■ YOUR TASK
Copy the listing that follows exactly. Its pictures do not belong in the copy.

■ DATASET SECTION
# # # # # # #
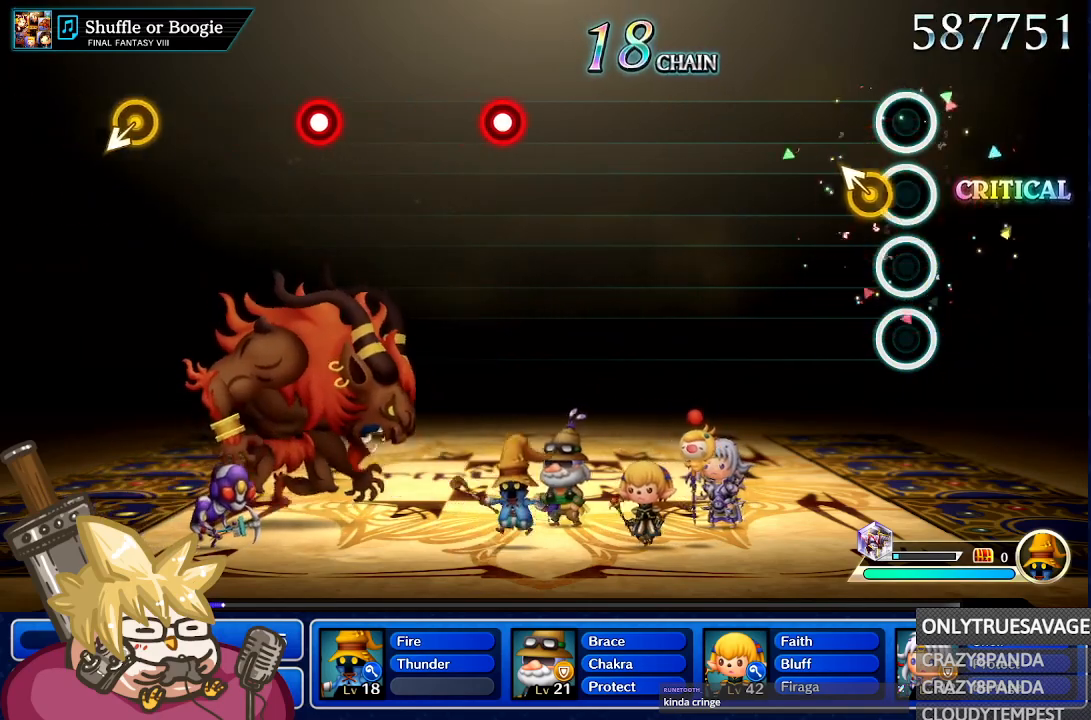
{"buttons": [], "left_stick": "center", "right_stick": "center", "events": [[150, "left_stick", "up-left"], [267, "left_stick", "center"]]}
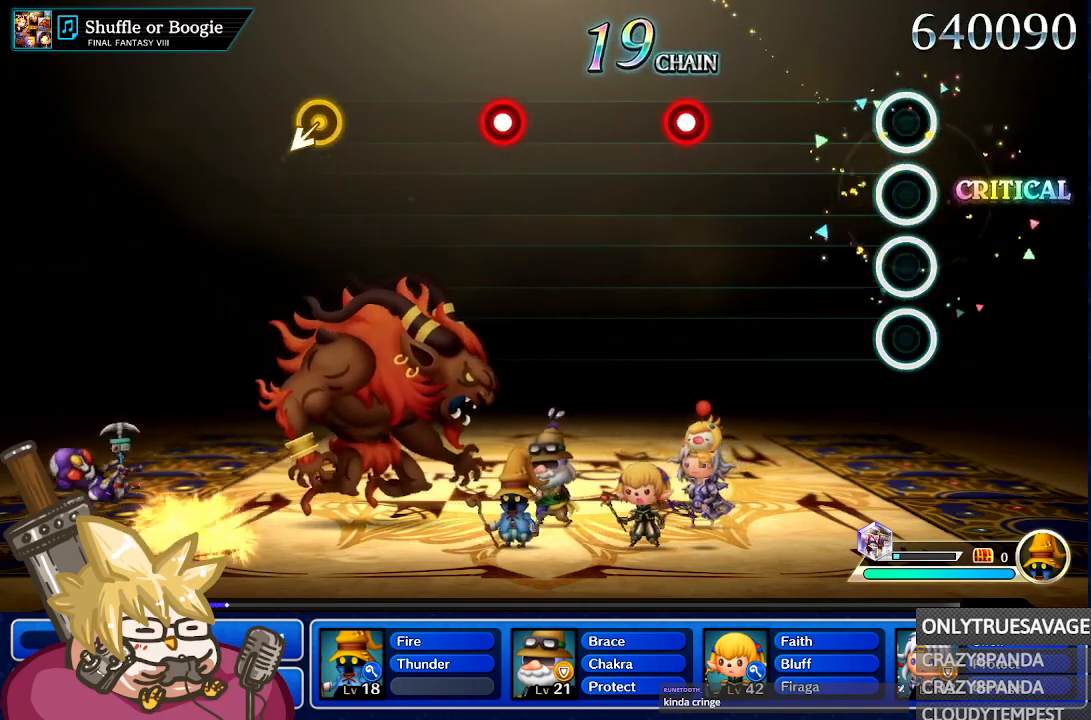
{"buttons": [], "left_stick": "center", "right_stick": "center", "events": []}
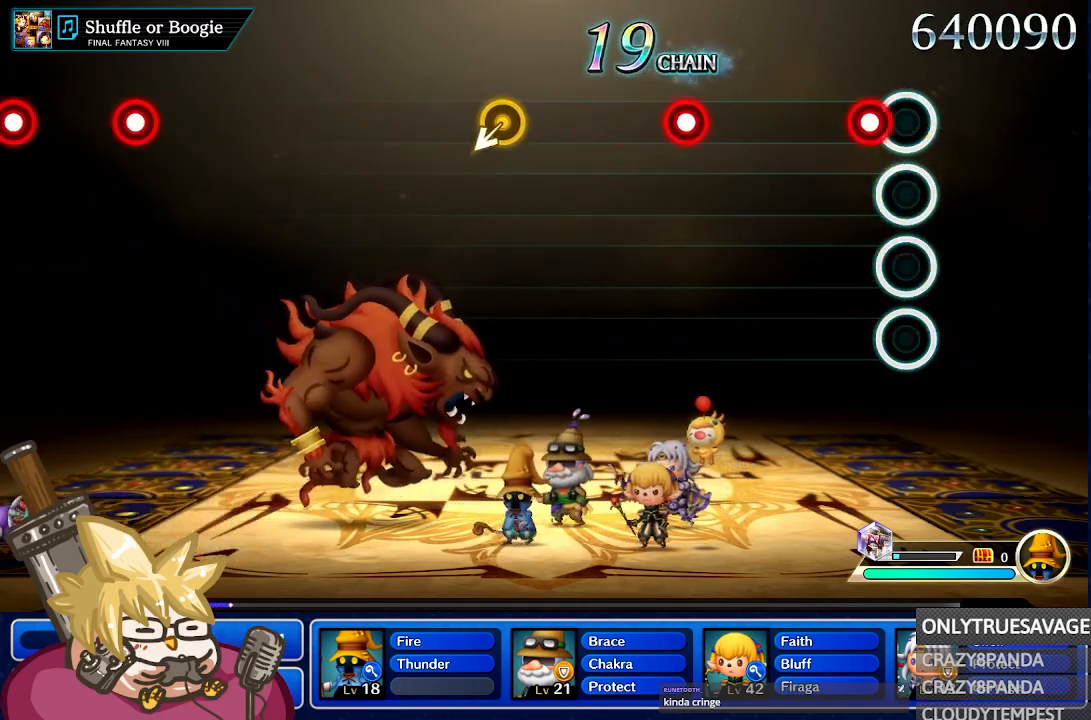
{"buttons": [], "left_stick": "center", "right_stick": "center", "events": [[150, "A", "down"], [267, "A", "up"]]}
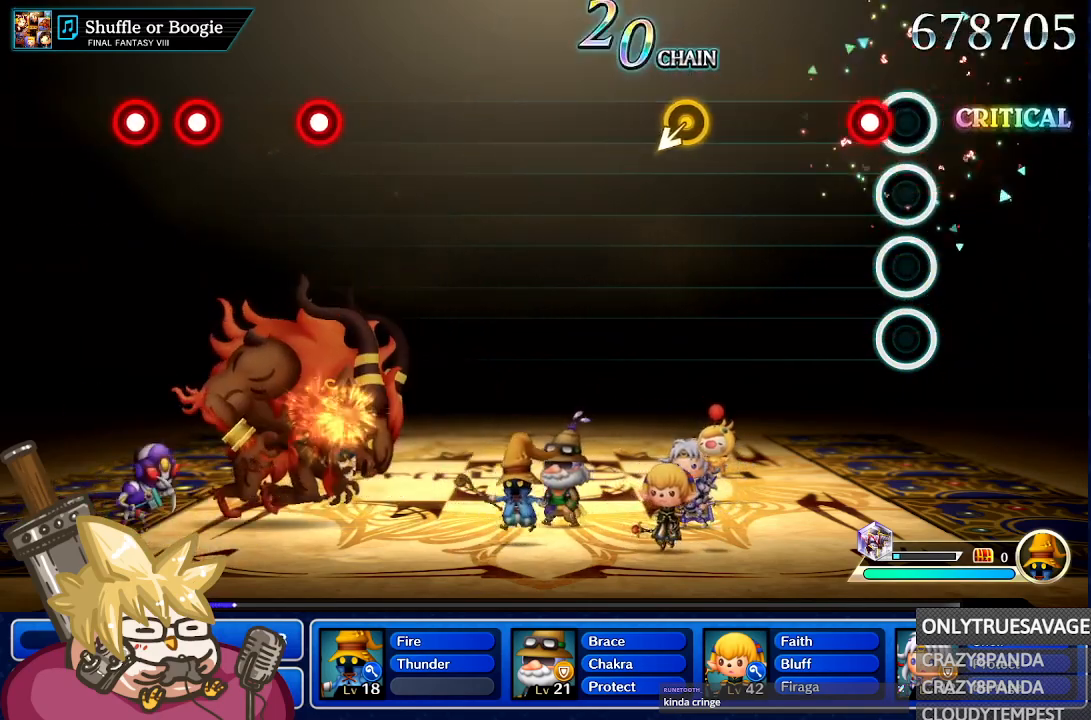
{"buttons": [], "left_stick": "center", "right_stick": "center", "events": [[83, "A", "down"], [200, "A", "up"]]}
# # # # # # #
■ RESPONSE TO THIS EXERCISE
{"buttons": [], "left_stick": "center", "right_stick": "center", "events": [[150, "left_stick", "up-left"], [267, "left_stick", "center"]]}
{"buttons": [], "left_stick": "center", "right_stick": "center", "events": []}
{"buttons": [], "left_stick": "center", "right_stick": "center", "events": [[150, "A", "down"], [267, "A", "up"]]}
{"buttons": [], "left_stick": "center", "right_stick": "center", "events": [[83, "A", "down"], [200, "A", "up"]]}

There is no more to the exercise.